Nunca se resaltará demasiado la importancia de la obra de Charles Darwin para la ciencia y el pensamiento contemporáneos. Por eso el autor de estas líneas se va a permitir seguir dando la paliza a sus innumerables seguidores con una nueva serie sobre la vida y obra de Darwin.
Como algunos ya sabéis, en la Feria de la Ciencia celebrada en Sevilla el pasado Mayo, el IES Severo Ochoa y el IES Valle-Inclán (es decir, nosotros) montaron un stand con una exposición titulada "La evolución: de Darwin a nuestros días". Junto a la exposición preparamos una dramatización sobre la vida de Charles Darwin, en la que se recreaban momentos importantes de su vida a través de monólogos declamados por varios personajes: Darwin en su juventud y en su madurez, Alfred R: Wallace y Emma Wedgewood, tras haber enviudado de Darwin.
Trabajamos mucho, lo pasamos bien y descubrimos varios excelentes actores y actrices entre el alumnado de ambos institutos. Aqui publicaremos el texto de los monólogos y, en el futuro, algunas fotos de nuestra participación en la Feria.
El primer monólogo, que podéis leer en esta entrada, es pronunciado por Charles R. Darwin poco tiempo después de volver de su viaje alrededor del mundo en el bergantin Beagle.
Buenos días. Creo que habréis oído hablar de mi. Me llamo Charles Darwin, y lo que voy a contaros es casi como confesar un crimen.
Nací en Shrewsbury, en la campiña del sur de Inglaterra, el 12 de Febrero de 1809. Mi padre, Robert Darwin, era médico, y el hombre más bondadoso que jamás haya conocido. Apenas alcancé la edad necesaria, me mandó a Edimburgo para que estudiara Medicina. pero aquello fue un verdadero fracaso. Las clases me aburrían soberanamente, las disecciones me asqueaban y nunca pude soportar aquellas odiosas operaciones sin anestesia. Así que mi padre cambió de planes y me envió a Cambridge, a prepararme para ser clérigo.
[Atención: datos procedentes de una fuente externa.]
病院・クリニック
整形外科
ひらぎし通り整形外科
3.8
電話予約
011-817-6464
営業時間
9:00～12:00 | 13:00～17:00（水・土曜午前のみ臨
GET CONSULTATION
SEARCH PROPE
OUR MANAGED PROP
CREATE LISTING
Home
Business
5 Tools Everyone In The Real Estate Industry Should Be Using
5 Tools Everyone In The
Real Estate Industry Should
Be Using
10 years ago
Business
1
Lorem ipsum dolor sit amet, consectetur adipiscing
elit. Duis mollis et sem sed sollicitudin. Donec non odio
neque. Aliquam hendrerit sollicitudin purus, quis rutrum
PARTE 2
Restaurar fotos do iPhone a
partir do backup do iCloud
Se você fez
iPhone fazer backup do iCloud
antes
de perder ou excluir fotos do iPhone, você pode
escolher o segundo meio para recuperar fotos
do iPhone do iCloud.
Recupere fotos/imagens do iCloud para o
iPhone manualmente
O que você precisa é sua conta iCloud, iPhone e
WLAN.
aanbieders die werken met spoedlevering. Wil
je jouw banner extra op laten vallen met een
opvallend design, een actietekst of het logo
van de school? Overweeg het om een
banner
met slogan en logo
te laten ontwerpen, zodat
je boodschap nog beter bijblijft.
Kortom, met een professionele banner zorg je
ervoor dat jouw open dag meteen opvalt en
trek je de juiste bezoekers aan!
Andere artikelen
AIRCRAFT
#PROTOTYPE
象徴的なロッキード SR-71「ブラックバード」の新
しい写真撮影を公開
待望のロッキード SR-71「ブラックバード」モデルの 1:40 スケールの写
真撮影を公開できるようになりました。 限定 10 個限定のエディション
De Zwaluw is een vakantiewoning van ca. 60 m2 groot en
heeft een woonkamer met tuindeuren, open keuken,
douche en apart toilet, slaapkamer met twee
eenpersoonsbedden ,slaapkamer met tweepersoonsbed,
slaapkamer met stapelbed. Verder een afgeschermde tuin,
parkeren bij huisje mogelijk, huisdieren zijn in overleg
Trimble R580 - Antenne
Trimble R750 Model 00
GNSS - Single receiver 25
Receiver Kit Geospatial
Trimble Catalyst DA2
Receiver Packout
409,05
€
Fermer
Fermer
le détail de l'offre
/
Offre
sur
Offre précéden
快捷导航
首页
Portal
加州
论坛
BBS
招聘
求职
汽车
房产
En Cambridge asistí a clases de Botánica y Geología impartidas por profesores que supieron cultivar en mi la afición por el campo, las excursiones y la observación de la naturaleza. A los tres años me gradué y me disponía a hacerme párroco rural cuando recibí una carta que cambió el curso de mi vida.
En esa carta se me ofrecía el puesto de naturalista a bordo de un pequeño velero, el Beagle, que iba a dar la vuelta al mundo, para levantar mapas y recoger informaciones sobre las regiones más remotas del globo. Acepté entusiasmado. Si hubiera sabido la dureza del viaje que me esperaba, tal vez hubiera dicho que no.
Casi cinco años, interminables mareos y nauseas, y una enfermedad contrída en Sudamérica de la que nunca me recuperé por completo. Ése fue mi pago por participar en tan fascinante aventura. Y no olvido lo peor: vivir encerrado en un camarote tan pequeño que apenas podía estirarme para dormir. Y, sobre todo, compartir charlas y almuerzos con el soberbio y colérico capitán Fitzroy.
Atravesamos el Atlántico, visitamos las selvas brasileñas y la pampa argentina, cruzamos el cabo de Hornos, recorrimos los Andes y recalamos en las islas Galápagos. En todos estos lugares hice largas excursiones, recogí cientos de ejemplares de plantas, fósiles e insectos, pero, sobre todo, observé.
Observé, al principio, con los prejuicios propios de alguien educado en las creencias tradicionales. Ya sabéis: los seres vivos creados de golpe en un sólo día, y todo eso. Pero, poco a poco, tantas asombrosas semejanzas entre organismos alejados, tantas adaptaciones inexplicables por puro azar, tantos fósiles de animales parecidos a los actuales,... hicieron que se abriera paso en mi mente otra inquietante posibilidad.
No recuerdo bien si fue en las Galápagos donde esta posibilidad empezó a tomar forma. Sí estoy seguro de que en 1836, de vuelta en Inglaterra, no podía dejar de pensar en ella. Decidí recopilar toda clase de informaciones sobre la naturaleza de las especies. Leí montones de libros de agricultura y ganadería, y no paré de refinar mis ideas sobre las variedades de plantas y animales.
Por fin han surgido destellos de luz, y estoy convencido, en contra de la opinión de la que partí, de que las especies no son inmutables. Es casi como confesar un crimen.